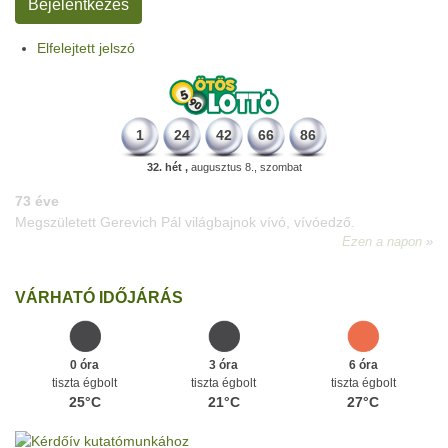
Elfelejtett jelszó
1
24
42
66
86
32. hét ,
augusztus 8., szombat
64 éve
Budapesten megszületett Básti Júlia, Kossuth-díjas színésznő
(Sztálin menyasszonya)
.
Ezen a napon
VÁRHATÓ IDŐJÁRÁS
0 óra
3 óra
6 óra
tiszta égbolt
tiszta égbolt
tiszta égbolt
25°C
21°C
27°C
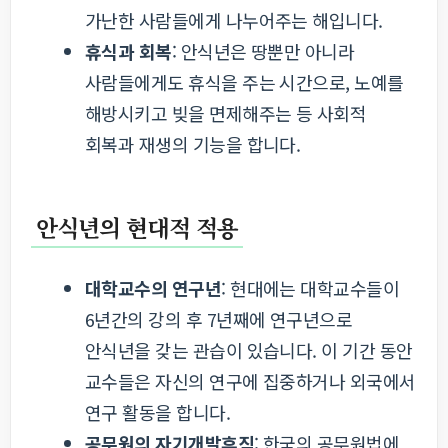
가난한 사람들에게 나누어주는 해입니다.
휴식과 회복
: 안식년은 땅뿐만 아니라
사람들에게도 휴식을 주는 시간으로, 노예를
해방시키고 빚을 면제해주는 등 사회적
회복과 재생의 기능을 합니다.
안식년의 현대적 적용
대학교수의 연구년
: 현대에는 대학교수들이
6년간의 강의 후 7년째에 연구년으로
안식년을 갖는 관습이 있습니다. 이 기간 동안
교수들은 자신의 연구에 집중하거나 외국에서
연구 활동을 합니다.
공무원의 자기개발휴직
: 한국의 공무원법에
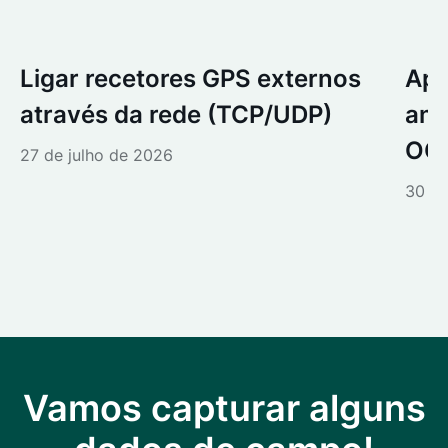
Ligar recetores GPS externos
Apr
através da rede (TCP/UDP)
ant
OGC
27 de julho de 2026
30 de
Vamos capturar alguns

--------

▸ Requirement:
Starting with the line that contains "공무원의 자기개발휴직", repeat each line exactly until the listing ends, including the last one. Leave pictures out.

▸ Result of the exercise:
공무원의 자기개발휴직
: 한국의 공무원법에
Ligar recetores GPS externos
Apr
através da rede (TCP/UDP)
ant
OGC
27 de julho de 2026
30 de
Vamos capturar alguns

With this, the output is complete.